> [Supplied text]
>> Begin

"Shoot Me with Your Love" is a song by Northern Irish band D:Ream, released in June 1995 as the first single from their second album, World (1995). It was.the first of a three-single UK Top 40 run in 1995 for the band and also the highest peaking, reaching number seven on the UK Singles Chart and number three on the UK Dance Singles Chart. The follow-ups, "Party Up the World" and "The Power (Of All the Love in the World)", reached number 20 and 40, respectively. A music video was also produced to promote the single.

Critical reception
John Bush from AllMusic felt the song "mixes a disco style with more familiar house and pop elements, with Peter Cunnah's stronger-than-usual vocals." Larry Flick from Billboard described it as an "ebullient disco/house spinner that sparks with optimistic lyrics and a joy-ful vocal by front man Peter Cunnah. The chorus builds to anthemic proportions in the context of the track's rattling percussion and rolling piano lines." He also remarked "the tireless and oh-so-contagious tone" of the album version. Pan-European magazine Music & Media wrote that the singer "writes songs which will still be played in five years time. It's like George Michael's "Freedom II". Additional piano is played by Jools Holland." Chris Moore, head of music on Red Dragon/Cardiff gave it 36-40 plays a week. He said, "After all those rereleases and remixes of singles off their first album, it's good to finally get something new from D:Ream. It's a great pop record, bound to be top 5 in the UK."

>> End

> [Information shown]
>> Begin

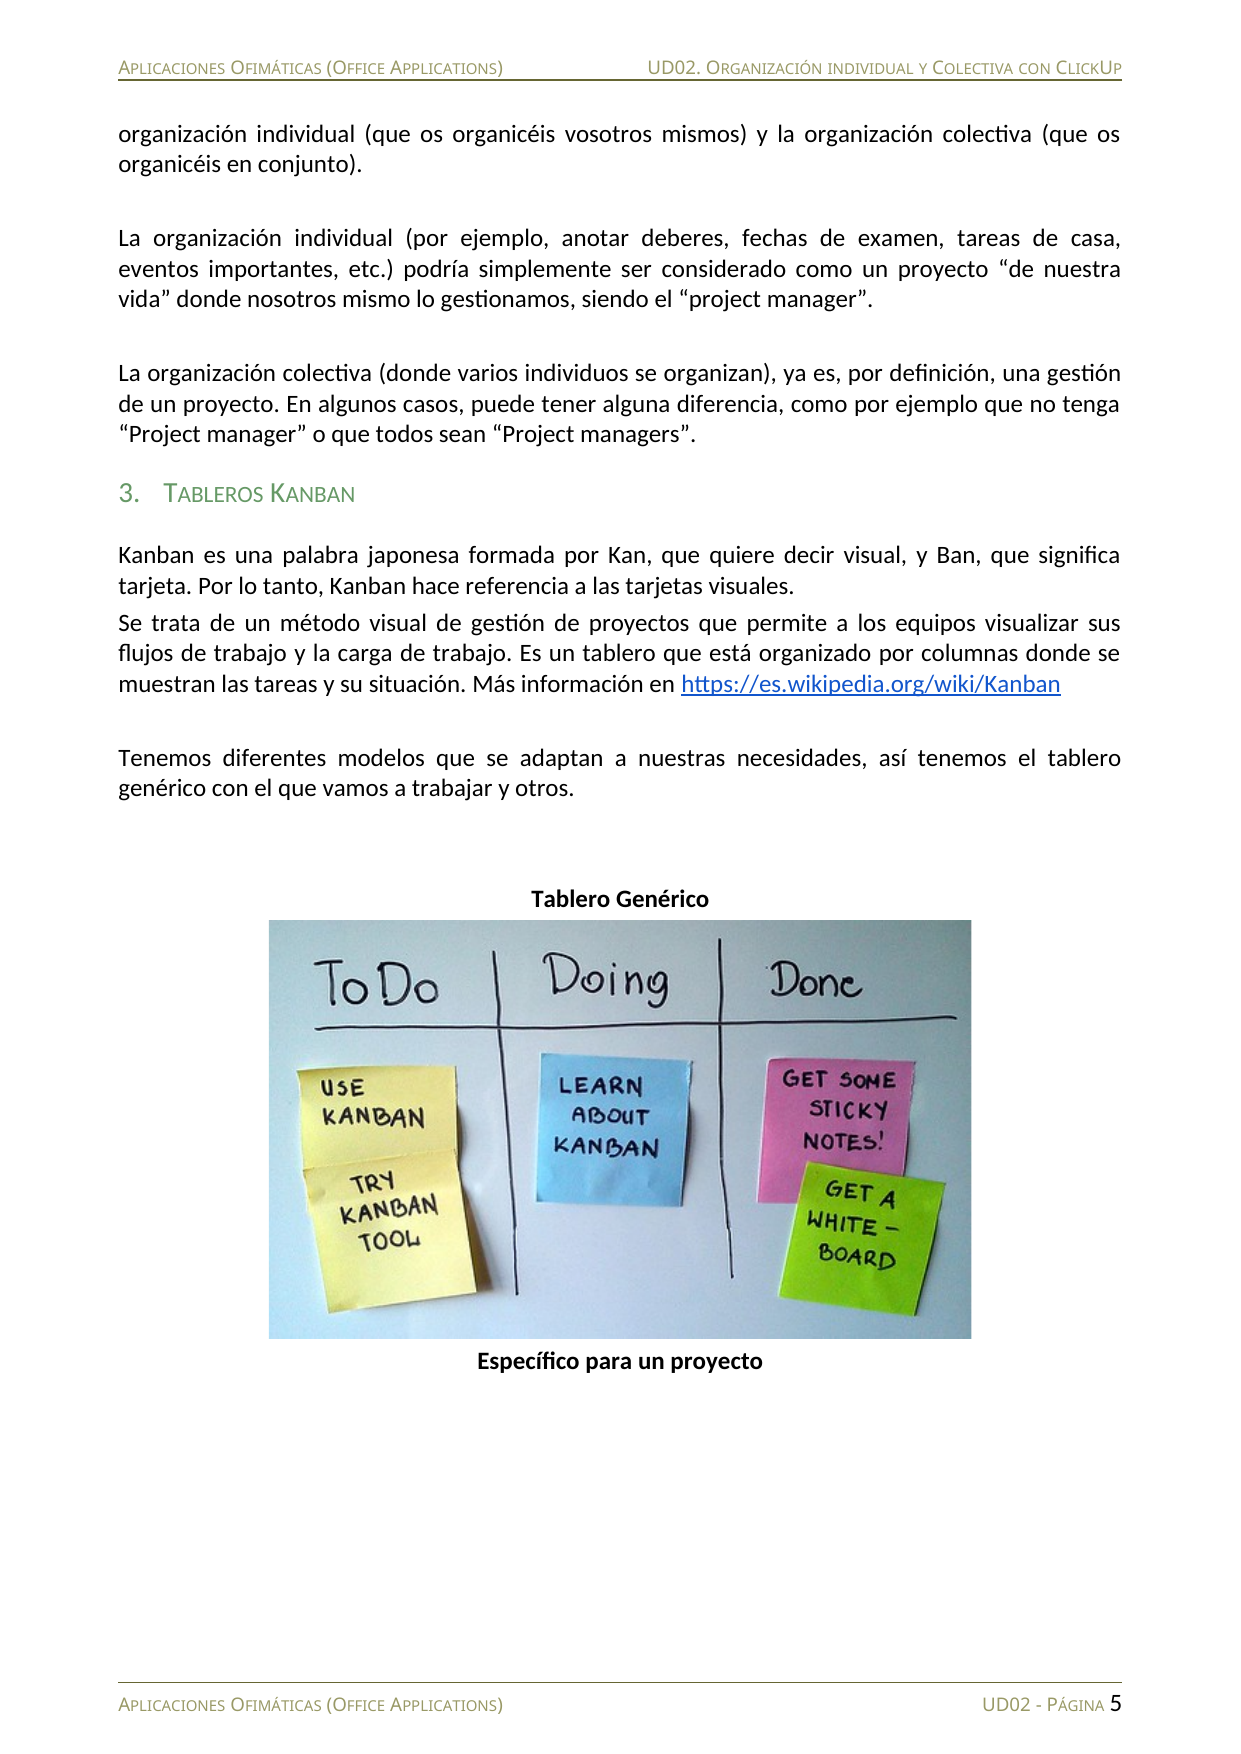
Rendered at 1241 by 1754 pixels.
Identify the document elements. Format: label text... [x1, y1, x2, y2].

picture [268, 920, 972, 1339]
text Tablero Genérico [118, 883, 1122, 914]
text organización individual (que os organicéis vosotros mismos) y la organización colectiva (que os organicéis en conjunto). [118, 118, 1122, 179]
text Se trata de un método visual de gestión de proyectos que permite a los equipos visualizar sus flujos de trabajo y la carga de trabajo. Es un tablero que está organizado por columnas donde se muestran las tareas y su situación. Más información en https://es.wikipedia.org/wiki/Kanban [118, 607, 1122, 699]
text La organización colectiva (donde varios individuos se organizan), ya es, por definición, una gestión de un proyecto. En algunos casos, puede tener alguna diferencia, como por ejemplo que no tenga “Project manager” o que todos sean “Project managers”. [118, 357, 1122, 449]
subtitle Tableros Kanban [118, 474, 1122, 509]
text Tenemos diferentes modelos que se adaptan a nuestras necesidades, así tenemos el tablero genérico con el que vamos a trabajar y otros. [118, 742, 1122, 803]
text Específico para un proyecto [118, 1345, 1122, 1375]
text La organización individual (por ejemplo, anotar deberes, fechas de examen, tareas de casa, eventos importantes, etc.) podría simplemente ser considerado como un proyecto “de nuestra vida” donde nosotros mismo lo gestionamos, siendo el “project manager”. [118, 222, 1122, 314]
text Kanban es una palabra japonesa formada por Kan, que quiere decir visual, y Ban, que significa tarjeta. Por lo tanto, Kanban hace referencia a las tarjetas visuales. [118, 539, 1122, 601]
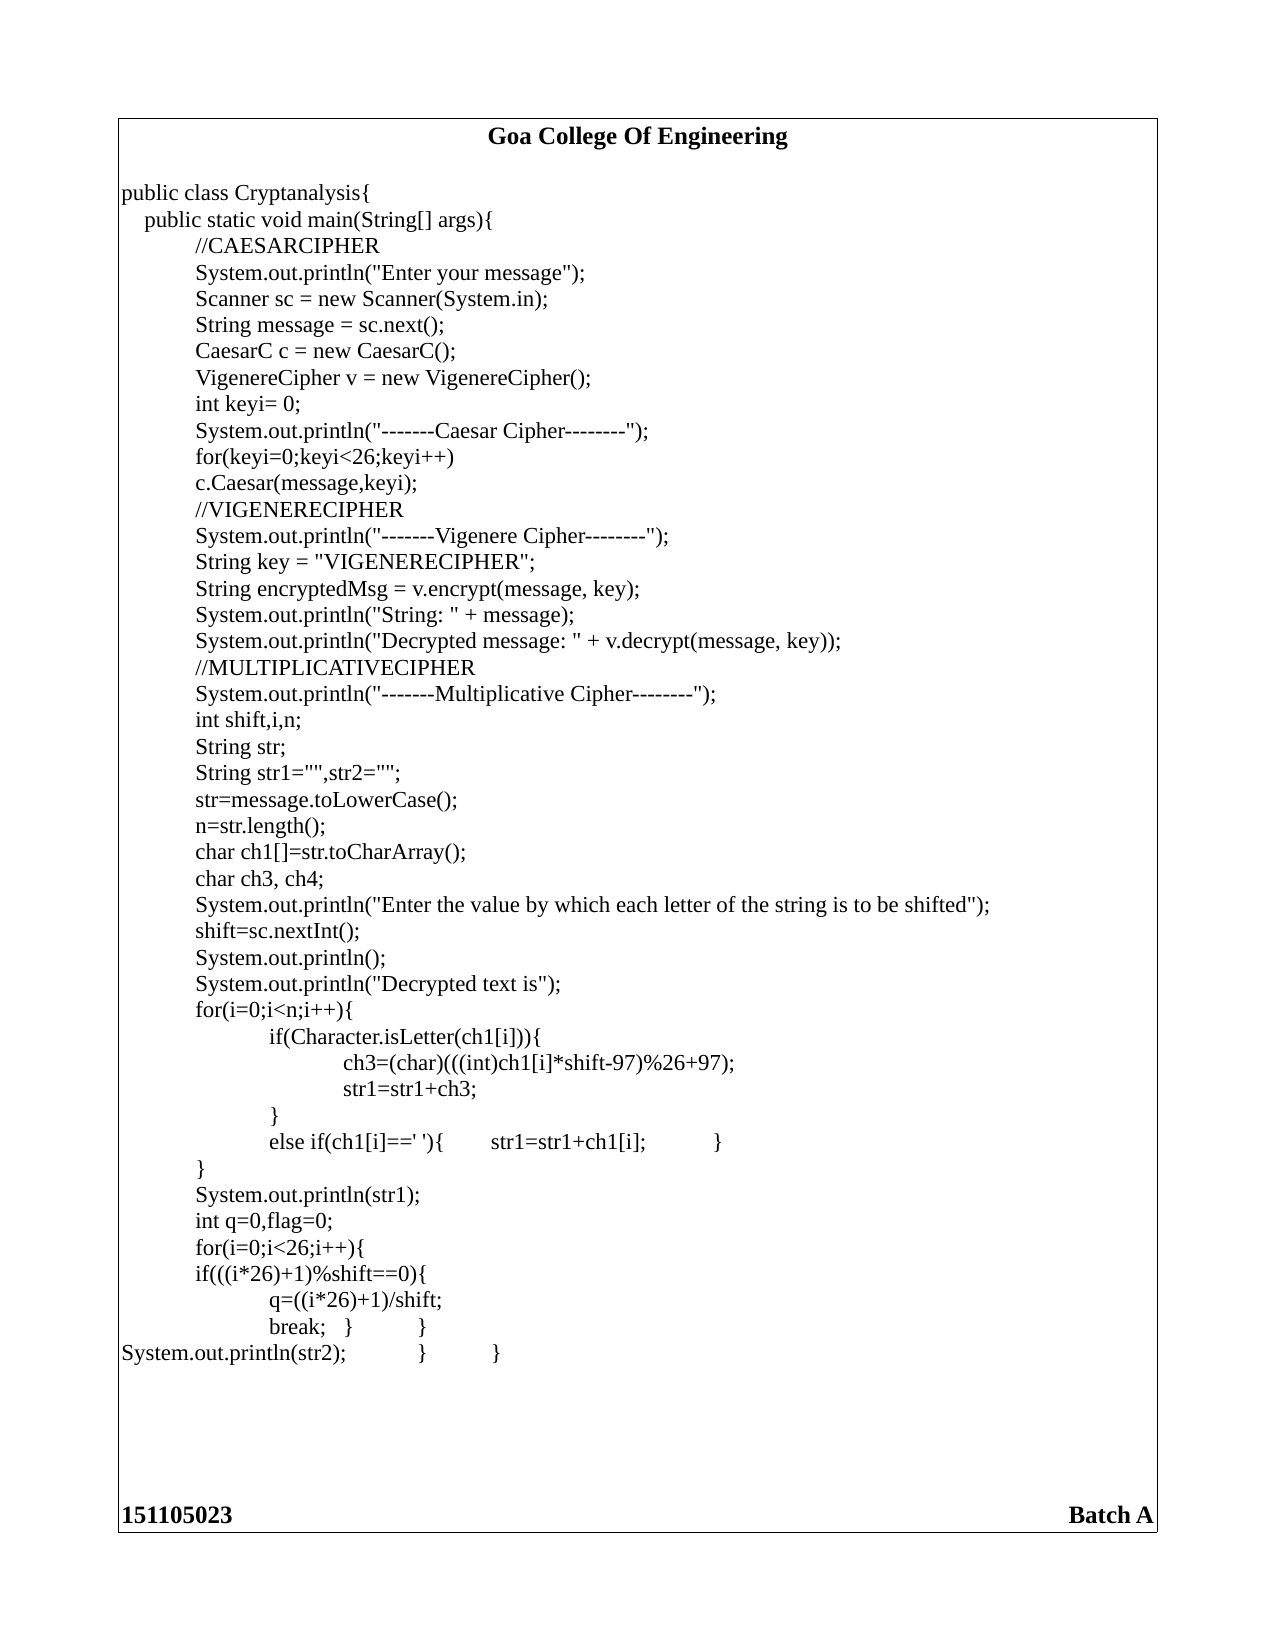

>> End

> [Requirements]
A – From the records, quote the lines beginning with the one containing "picture [268, 920, 972, 1339]" and ending with the one containing "text Se trata", both included.
B – Continue the text about the D:Ream song "Shoot Me with Your Love" from its final sentence.

> [Answer list]
A –
picture [268, 920, 972, 1339]
text Tablero Genérico [118, 883, 1122, 914]
text organización individual (que os organicéis vosotros mismos) y la organización colectiva (que os organicéis en conjunto). [118, 118, 1122, 179]
text Se trata de un método visual de gestión de proyectos que permite a los equipos visualizar sus flujos de trabajo y la carga de trabajo. Es un tablero que está organizado por columnas donde se muestran las tareas y su situación. Más información en https://es.wikipedia.org/wiki/Kanban [118, 607, 1122, 699]

B –
A reviewer from Music Week gave "Shoot Me with Your Love" three out of five, adding that it is "a rather unimaginative effort from Peter Cunnah, but it's got just enough of the feel-good factor to get arms waving and fans buying." In an retrospective review, Pop Rescue stated, "This is an extremely up-beat track and one that’s very catchy. Its mid-section choral breaks harks back to "Things Can Only Get Better"." James Hamilton of the RM Dance Update described it as a "'Na Na Hey Kiss Him Goodbye'-ishly chanted soaring, wukka-wukking, jangling and thumping joyous strider". Smash Hits declared it as a "fantastically energetic pop-dance single that will see D:Ream back where they belong - at the top of the charts."

Track listing
 12", UK (1995)
"Shoot Me with Your Love" (Loveland's 12" Pop'd Up Mix) – 6:49
"Shoot Me with Your Love" (Loveland's Full Metal Jacket Dub Mix) – 7:00
"Shoot Me with Your Love" (Re:Deamix) – 6:49
"Shoot Me with Your Love" (Daydreemer Mix) – 8:25

 12" single, US (1995)
"Shoot Me with Your Love" (Loveland's 12" Pop'd Up Mix) – 6:55
"Shoot Me with Your Love" (Loveland's Full Metal Jacket Dub Mix) – 7:02
"Shoot Me with Your Love" (Re:deam Mix) – 6:50
"Shoot Me with Your Love" (Junior's 12" Club Mix) – 8:50

 CD single, UK & Europe (1995)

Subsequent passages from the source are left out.